La mencionan en medio de controversias vinculadas a Salud Pública, al tema de las jeringuillas, a cuestionamientos sobre el sistema sanitario y hasta en los líos alrededor de Seguro Nacional de Salud. Y ahora aparece diciendo que “el sistema” le ha fallado a la mujer dominicana.
No, vicepresidenta. El problema no es un “sistema” abstracto. El problema es que el gobierno no ha presentado políticas realmente efectivas para enfrentar el drama de los feminicidios.
Porque siete mujeres asesinadas en apenas 20 días no es una estadística fría. Es una tragedia nacional.![]()
Con los feminicidios… discursos sobran, respuestas faltan. Ejemplo: Mayo de 2026 avanza dejando sangre, dolor y familias destruidas. Y mientras tanto, desde el poder siguen apareciendo discursos, mesas de diálogo y promesas recicladas.
Pero la realidad en la calle es otra. La gente siente miedo. Y muchas mujeres viven atrapadas entre denuncias ignoradas, protección insuficiente y un sistema que llega tarde.
Tenemos un gobierno lleno de frentes abiertos. Y mientras el país se ahoga en problemas, el gobierno parece caminar sin rumbo claro.
Porque:
- El tránsito es un caos desesperante.
- La salud pública sigue en crisis.
- Los alimentos y medicamentos están por las nubes.
- La inseguridad golpea barrios y ciudades.
- La energía eléctrica empeora y las facturas ahogan a la población.
- Los combustibles siguen caros, mientras culpan a guerras extranjeras.
- Los campos están abandonados.
- La educación pública sigue llena de deficiencias.
- Llueven denuncias de devastación ambiental.
- La escasez de agua, crece mientras destruyen montañas y bosques.
Y como si eso fuera poco, las denuncias de corrupción e impunidad siguen creciendo.
La famosa transparencia del “cambio” hace rato que perdió brillo.
Aquí se denuncian irregularidades millonarias en auditorías… y luego aparecen funcionarios premiados o ascendidos como si nada hubiera pasado.
La llamada reforma policial tampoco convence. Siguen las denuncias de abusos, maltratos y uso excesivo de fuerza por parte de agentes policiales. Y cada vez que ocurre una muerte en un operativo, el descrédito institucional vuelve a explotar.
La sensación de descontrol crece.
Libertad de expresión bajo presión.

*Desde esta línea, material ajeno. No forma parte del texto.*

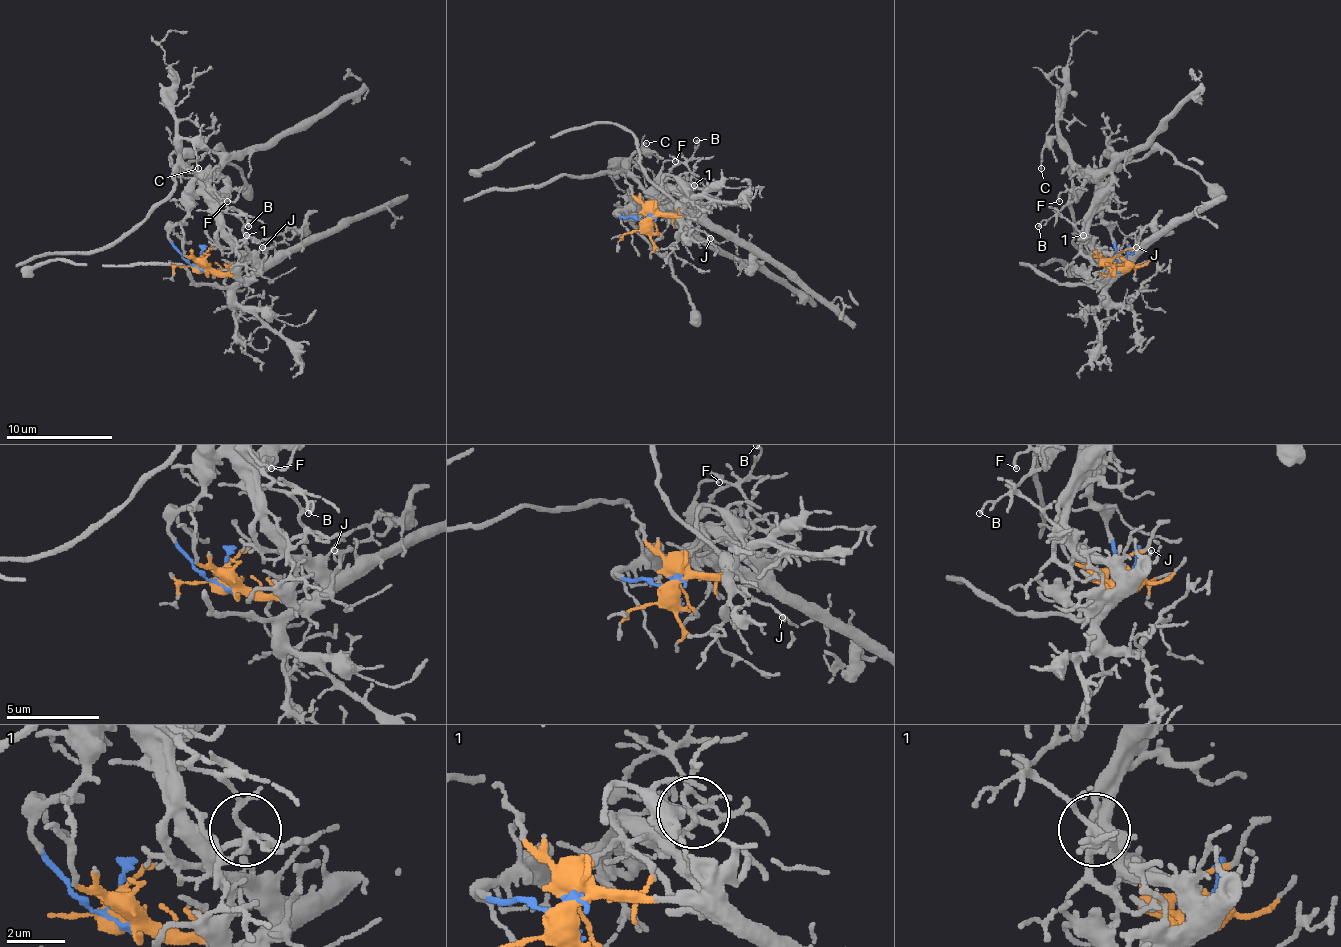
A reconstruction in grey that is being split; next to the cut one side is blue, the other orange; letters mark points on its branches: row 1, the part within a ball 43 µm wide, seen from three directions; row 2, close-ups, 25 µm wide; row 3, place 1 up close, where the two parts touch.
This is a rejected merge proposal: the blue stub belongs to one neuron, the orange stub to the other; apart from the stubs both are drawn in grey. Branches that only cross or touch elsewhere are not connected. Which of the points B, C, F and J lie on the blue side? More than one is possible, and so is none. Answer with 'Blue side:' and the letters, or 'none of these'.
Blue side: C, F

También hay malestar en sectores de la prensa y la comunicación.
Muchos denuncian presión contra medios y comunicadores críticos, mientras otros reciben millones en publicidad oficial por destacar únicamente las “maravillas” del gobierno. Que no se ven.
Y el temor aumenta con artículos introducidos en el nuevo Código Penal, que sectores interpretan como mecanismos para intimidar voces incómodas.

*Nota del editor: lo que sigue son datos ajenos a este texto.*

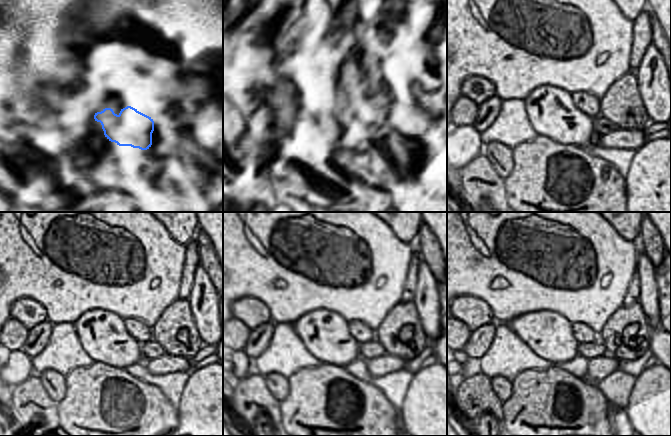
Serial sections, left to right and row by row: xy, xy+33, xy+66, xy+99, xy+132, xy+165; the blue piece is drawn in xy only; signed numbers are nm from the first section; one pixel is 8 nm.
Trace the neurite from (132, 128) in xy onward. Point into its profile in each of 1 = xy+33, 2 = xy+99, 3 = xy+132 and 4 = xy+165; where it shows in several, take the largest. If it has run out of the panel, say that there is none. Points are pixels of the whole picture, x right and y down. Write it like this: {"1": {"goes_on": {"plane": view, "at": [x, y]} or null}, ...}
{"1": {"goes_on": {"plane": "xy+33", "at": [327, 106]}}, "2": {"goes_on": {"plane": "xy+99", "at": [103, 335]}}, "3": {"goes_on": {"plane": "xy+132", "at": [325, 333]}}, "4": {"goes_on": {"plane": "xy+165", "at": [549, 334]}}}

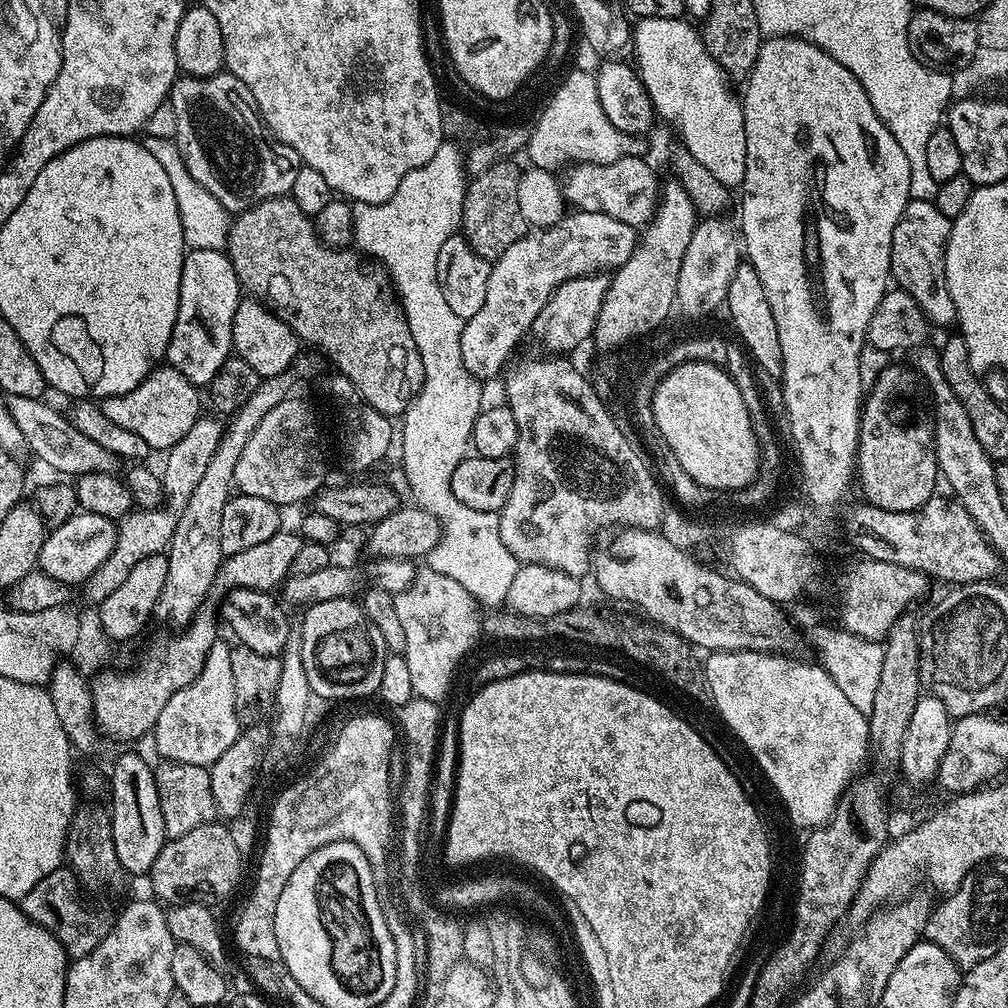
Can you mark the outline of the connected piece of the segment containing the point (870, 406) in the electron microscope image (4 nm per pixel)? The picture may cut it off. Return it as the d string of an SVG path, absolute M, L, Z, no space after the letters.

Aquí mucha gente siente que quieren silencio… no preguntas.
En le país hasta se violenta el derecho a la protesta, una etapa que parecía superada. Por ejemplo, en provincias como San Francisco de Macorís y San Juan de la Maguana, las protestas populares dejaron escenas preocupantes.
Bombas lacrimógenas, operativos agresivos, vigilancia con drones y fuertes despliegues militares han aumentado la tensión.
Y mientras eso ocurre, el microtráfico sigue operando en demasiados barrios como si tuviera permiso especial.
Los hospitales públicos continúan recibiendo críticas por precariedades, falta de equipos y deficiencias en servicios esenciales.
Y ahora surge otro fenómeno peligroso: grupos de motociclistas violentos sembrando temor en las calles.
Se organizan, se agrupan y reaccionan de forma agresiva ante cualquier incidente de tránsito. Ya hay muertos y heridos vinculados a estos conflictos.
La autoridad parece perder terreno en demasiados frentes al mismo tiempo.![]()
Y dentro del Partido Revolucionario Moderno tampoco reina la calma.
La suspensión y posterior reversa sobre las elecciones internas dejó muchas heridas abiertas. Se habla de “consenso”, pero dentro del partido muchos sospechan que detrás de ese discurso hay intentos de mantener el control en manos de los mismos grupos de poder.
Los perremeístas están divididos, desconfiados y cada vez más enfrentados. Porque cuando el poder comienza a apretar… las sonrisas políticas desaparecen rápido.